Он солгал, конечно. Двадцать лет назад и убил бы, наверное. А сегодня он слишком устал для этого.

«Помогу» – так же молча ответила ему Лариса одними глазами.

Долохову снился хороший сон.

После второго Азкабана ему обычно снилось серое ничего с грязными прожилками; иногда – рассыпанные по плечам золотисто-каштановые локоны; иногда – черноволосый подросток с наливающимися краснотой глазами; иногда – укоризненные шоколадные глаза-моря; иногда – пахнущие медом женские руки; иногда – извивающаяся змея на бледном до синевы предплечье; иногда – полубезумные черные глаза женщины с портрета.

А сегодня сон был хорошим. Ему снилось все и сразу. Только он уже не боялся проснуться от собственных криков, не боялся увидеть в промозглой серой мгле укоризненные глаза.

– Ты молчишь вот уже тридцать лет, Ник. Разве это не слишком долго?

Доминик замолчала раз и навсегда целых сорок лет назад, тогда во время их первой и последней ссоры.

– Обещай не бросать!

– Обещаю.

Доминик замолчала, потому что обиды от близких всегда самые больные.

– В таком случае больше никогда не разговаривай со мной. Упрямая дура!

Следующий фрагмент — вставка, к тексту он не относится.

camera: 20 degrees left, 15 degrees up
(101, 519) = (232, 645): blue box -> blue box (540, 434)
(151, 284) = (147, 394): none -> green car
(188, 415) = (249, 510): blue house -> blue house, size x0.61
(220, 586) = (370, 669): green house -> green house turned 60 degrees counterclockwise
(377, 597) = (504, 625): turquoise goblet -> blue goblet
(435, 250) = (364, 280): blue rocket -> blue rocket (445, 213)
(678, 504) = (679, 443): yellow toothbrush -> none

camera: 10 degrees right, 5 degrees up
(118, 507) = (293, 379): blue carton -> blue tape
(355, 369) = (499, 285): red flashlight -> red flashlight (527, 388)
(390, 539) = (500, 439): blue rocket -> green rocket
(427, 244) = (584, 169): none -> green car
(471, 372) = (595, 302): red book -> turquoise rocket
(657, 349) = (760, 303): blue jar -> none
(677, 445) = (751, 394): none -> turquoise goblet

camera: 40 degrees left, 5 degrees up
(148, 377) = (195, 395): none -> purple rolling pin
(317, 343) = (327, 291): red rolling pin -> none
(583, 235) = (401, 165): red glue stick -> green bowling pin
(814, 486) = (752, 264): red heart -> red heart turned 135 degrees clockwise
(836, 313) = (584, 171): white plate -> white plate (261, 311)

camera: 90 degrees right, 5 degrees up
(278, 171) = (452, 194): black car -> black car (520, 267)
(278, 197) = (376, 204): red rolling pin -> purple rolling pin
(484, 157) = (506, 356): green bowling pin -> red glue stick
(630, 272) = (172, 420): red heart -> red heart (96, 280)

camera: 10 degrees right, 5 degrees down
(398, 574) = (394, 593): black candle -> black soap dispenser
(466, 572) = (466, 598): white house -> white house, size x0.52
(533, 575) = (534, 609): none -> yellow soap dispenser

– Дура? Вот как! Ну и хорошо. И не буду, ясно! Больше никогда с тобой говорить не буду, пока сам прощения не попросишь!

– А вот и не попрошу!

Ему было четырнадцать, Доминик – двадцать. Она слепо следовала по пятам за Гриндевальдом, самая жестокая и самая преданная, одна из немногих русских сторонниц, чистокровная ведьма, менталист, гордость семьи, всеобщая любимица… девочка с морскими глазами… девочка с серебряным смехом… девочка с длинными кудрями…

Спустя десять лет Долохов проклинал свой поганый язык. Ну и Доминик заодно.

Они оба были упрямы – она поклялась не говорить, а он поклялся не просить. Доминик всегда была упрямее, чем он, собственно. У них эта особенная семейная черта, изюминка, так скажем.

Она не бросала слов на ветер и всегда выполняла все свои обещания – брала с собой гулять, покупала дорогие игрушки, выпрашивала разрешение, да даже эту глупую клятву с молчанием она тоже не собиралась нарушать.

Нарушила всего один раз – когда поклялась не бросать.

Она обещала молчать – и не говорила. Она обещала быть рядом – и умерла через месяц после своих слов. Разве это честно?

А Долохову снилось озеро. Он смотрел прямо в мирную голубую гладь, видел темно-зеленые водоросли, белый песочек у самого берега, вспыхивающую в солнечных лучах рыбью чешую… и Доминик.

– Ты скажешь мне что-то?

Кузина посмотрела на него из-под черных дуг ресниц, тонкие губы тронула невесомая усмешка. Он скорее почувствовал, чем услышал её глумливое «нет».

– Ты пришла, потому что тебя позвала Лариса?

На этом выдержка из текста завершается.